Tuesday, February 23, 2021

Convolution Neural Network (CNN) architectures: overview

Convolutional Neural Network architectures: overview






 In the 1980s, Yann leCun proposed a convolutional neural network, also called ConvNet or CNN, he used it for the first time with the backpropagation algorithm for the training of handwritten recognition of digits problem in 1989.

Convolutional Neural Network is the most commonly used deep learning architecture for image recognition. It is based on a mathematical operation that helps to extract features from images (convolution operation).

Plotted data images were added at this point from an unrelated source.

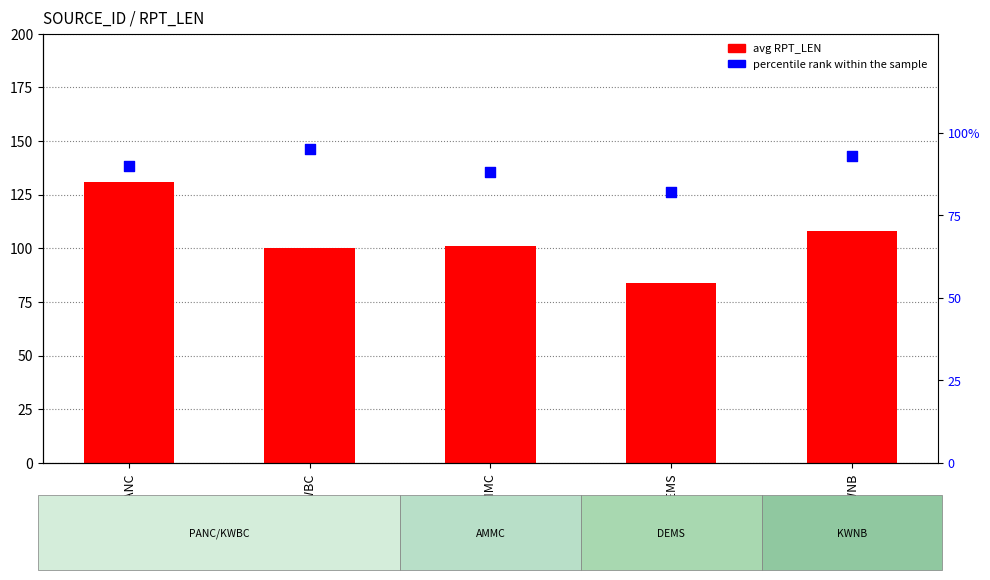

Which series contains the lowest Y value?

percentile rank within the sample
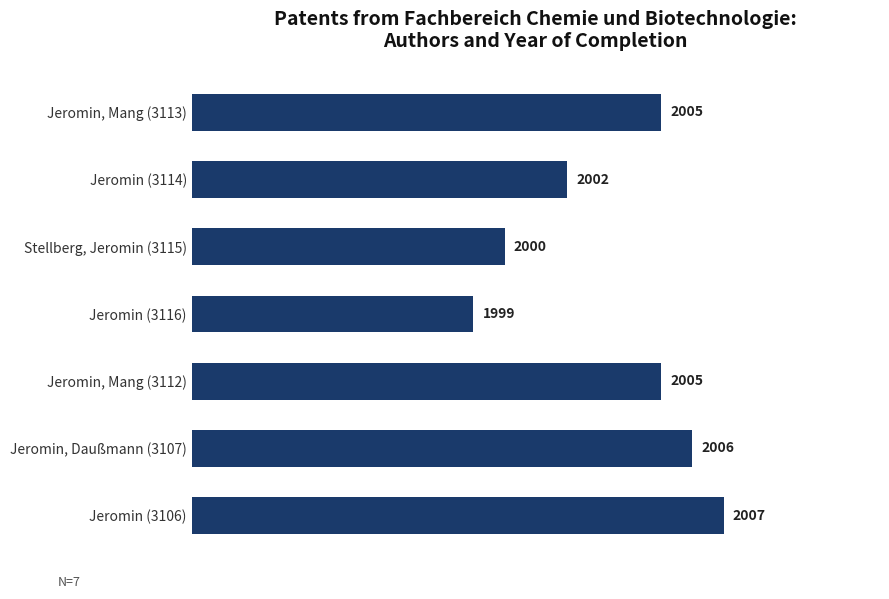

The chart shows a value of 2877 at Jeromin, Mang (3113). True or false?

False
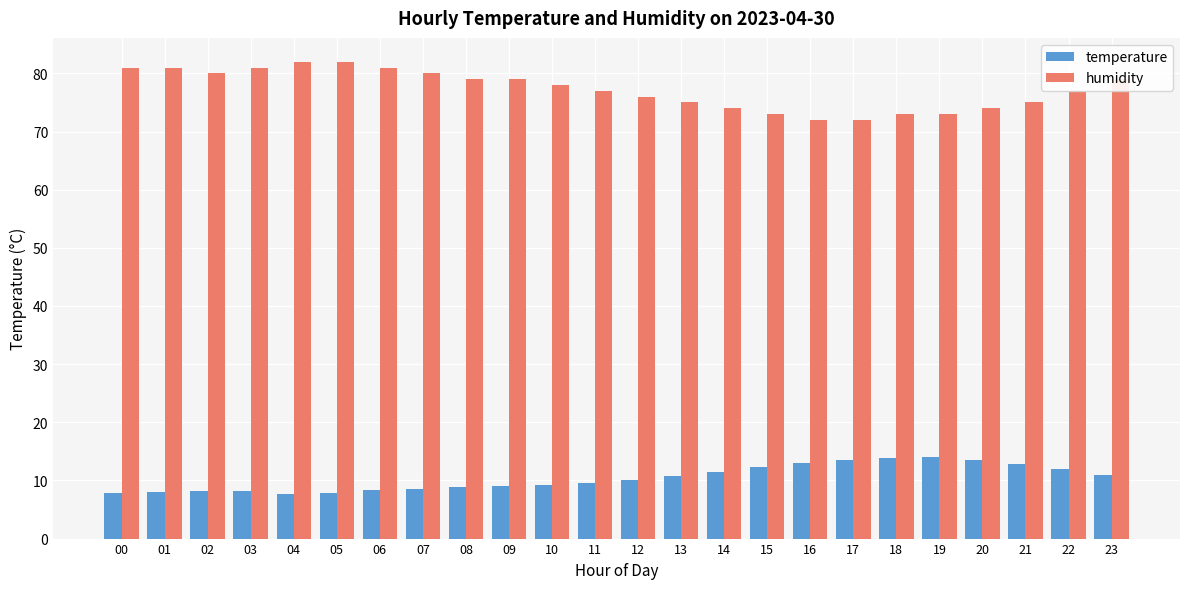

What is the difference between the humidity values at 19 and 11?

4.0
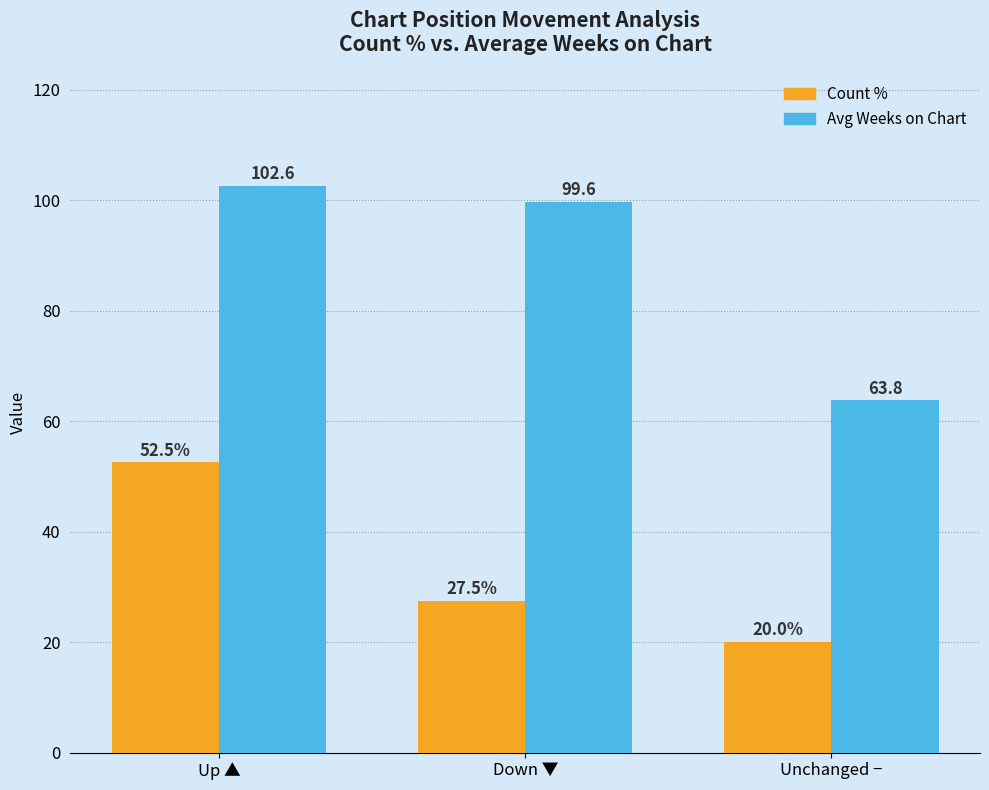

Count the number of categories in the chart.

3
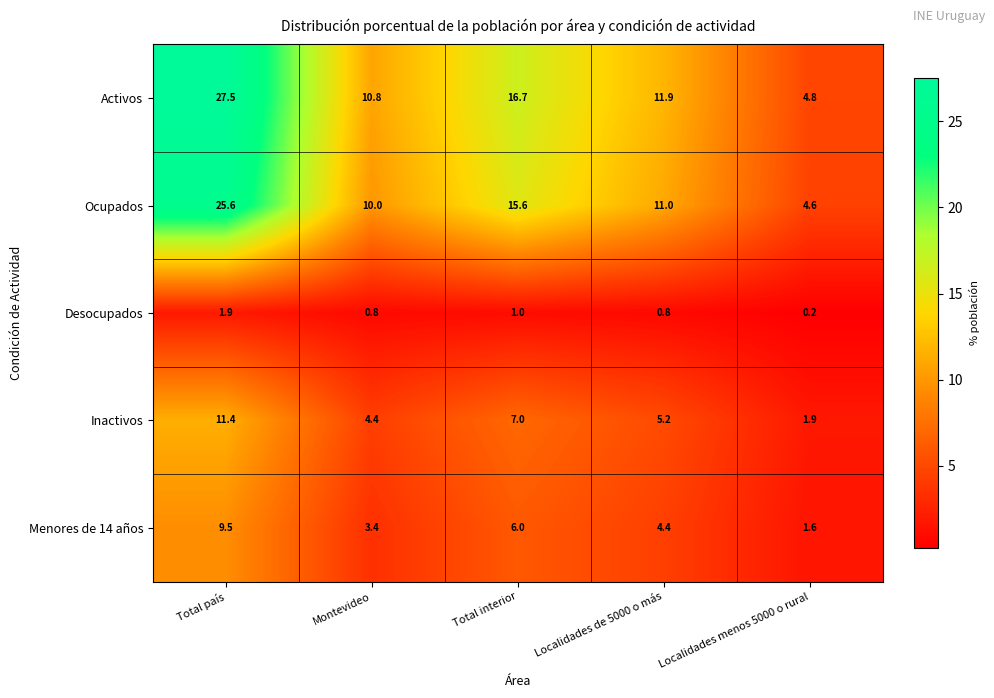

Reading left to right, what are all the values shown in this chart?

Activos: 27.5	10.8	16.7	11.9	4.8
Ocupados: 25.6	10.0	15.6	11.0	4.6
Desocupados: 1.9	0.8	1.0	0.8	0.2
Inactivos: 11.4	4.4	7.0	5.2	1.9
Menores de 14 años: 9.5	3.4	6.0	4.4	1.6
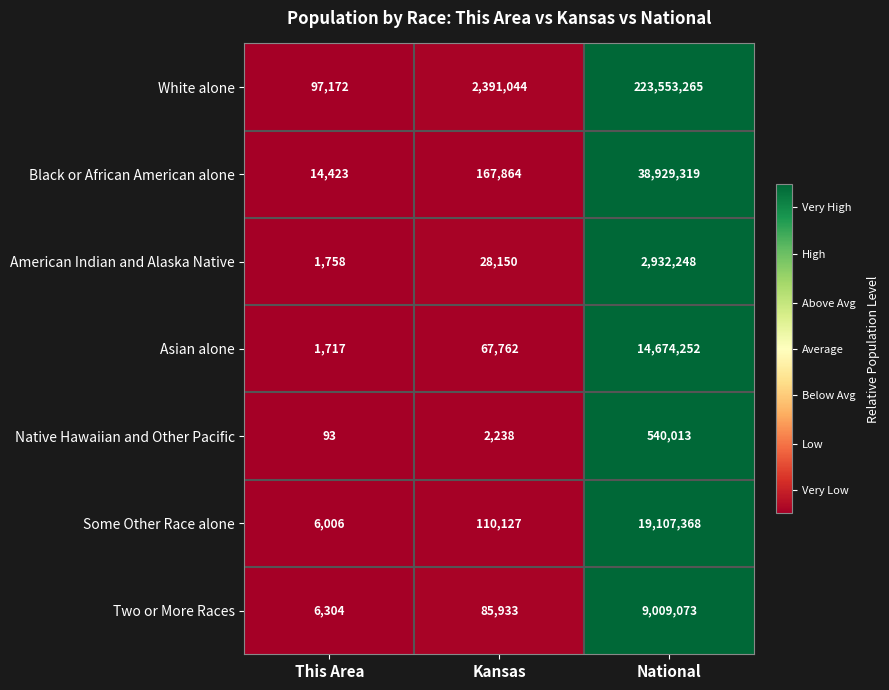

What is the sum of the Some Other Race alone values at This Area and Kansas?

116133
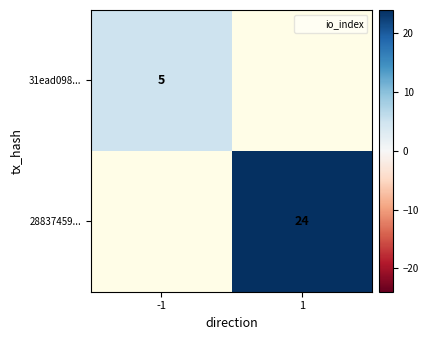

How many positive values does the 31ead098... series have?

1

There are different ConvNet architectures such as DenseNet, ResNet, AlexNet, VGGNet, LeNet, U-Net, etc.

Deep Learning Models
Deep Learning Models

LeNet

LeNet is proposed by Yann leCun in 1998, it consists of convolutional layers, pooling layers, and fully connected layers. Before transmitting data to a fully connected layer, a flattening process is applied.

Advantages
  • Easy to understand and use,
  • It works well with the problem of character recognition images.
Disadvantages
  • Low performance because it is not very deep,
  • It is especially proposed to deal with the problem of optical character recognition (OCR), therefore low performance with color images.

AlexNet

It is created by Alex Krizhevsky in 2012 to solve the problem of image classification. It’s deeper than LeNet, it has 60 million parameters. AlexNet8 (with eight layers) consists of five convolutional layers and three fully connected layers (two fully connected hidden layers and one fully connected output layer). After the convolutional layer, Max-pooling with a stride equal to 2 is applied. The output values are flattened for transmission to fully connected layers. AlexeNet used the ReLU activation function.

Advantages
  • It contains several hidden layers which makes it perform better than LeNet for processing color images,
  • Allows the use of multiple GPUs,
  • Helps to avoid overfitting problem by using the overlapping pooling,
  • The dropout layer (parameter = 0.5) that alleviates the overfitting problem is used.
Disadvantages
  • It is not able to solve the problem of the vanishing gradient, because the initialization of the weights is based on the normal distribution,
  • Compared to VGGnet and DensNet, AlexNet is shallower,
  • It uses 5 * 5 convolutional filters while 3 * 3 filters are more efficient.

VGG

VGG is proposed in 2014 by the Visual Geometry Group (VGG), it consists of convolutional layers, pooling layers, and fully connected layers. It is built in the form of blocks which becomes widely used in networks proposed after VGG like ResNet and DenseNet. This architecture is the first which exploited the ILSVR2014 in the classification task. There are Different versions of VGG such as VGG11, VGG16 and VGG19.

Advantages
  • It’s deeper and faster than AlexNet,
  • It uses smaller size kernels (3X3 Kernels),
  • Small size kernels and a large number of layers allow it to learn more complex features.
Disadvantages
  • Take a lot of time in the training stage from scratch,
  • This model is not able to solve the vanishing gradient problem.

ResNet

The addition of hidden layers increases the efficiency of such a model, the major problem with very deep models is the overfitting problem. ResNet aims to deal with complex tasks and solving overfitting and vanishing gradient problems.

Advantages
  • Model of great depth, which allows it to solve complex tasks,
  • Greater precision achieved in various tasks,
  • Faster training time,
  • Ability to overcome the overfitting and vanishing gradient problems.
Disadvantages
  • Take a lot of time in the training stage from scratch,
  • A large number of parameters.

DenseNet

Densely Connected networks (DenseNet) is proposed by Huang in 2017, it consists of convolutional layers, pooling layers, dense blocks, and transition layers. In DenseNet each layer is directly connected with all other layers. It is characterized by feature reuse and diversified features (thanks to the concatenation of features).

Advantages
  • A limited number of parameters,
  • Ability to reduce the problem of vanishing-gradient,
  • Diversified features: thanks to the links between all the layers,
  • Feature reuse,
  • Model of great depth, which allows it to solve complex tasks.
Disadvantages
  • A large number of connections between layers make networks more prone to overfitting problem,
  • DenseNet uses multiple memory spaces as it concatenates all features.

Conclusions

  • Over the years, various architectures have been developed to remedy the problems faced, such as the problem of overfitting, vanishing gradient, etc.,
  • The new models are deeper and more efficient in terms of execution time and treatment of complex tasks,
  • The new models retain the thematic blocks and the links between the layers.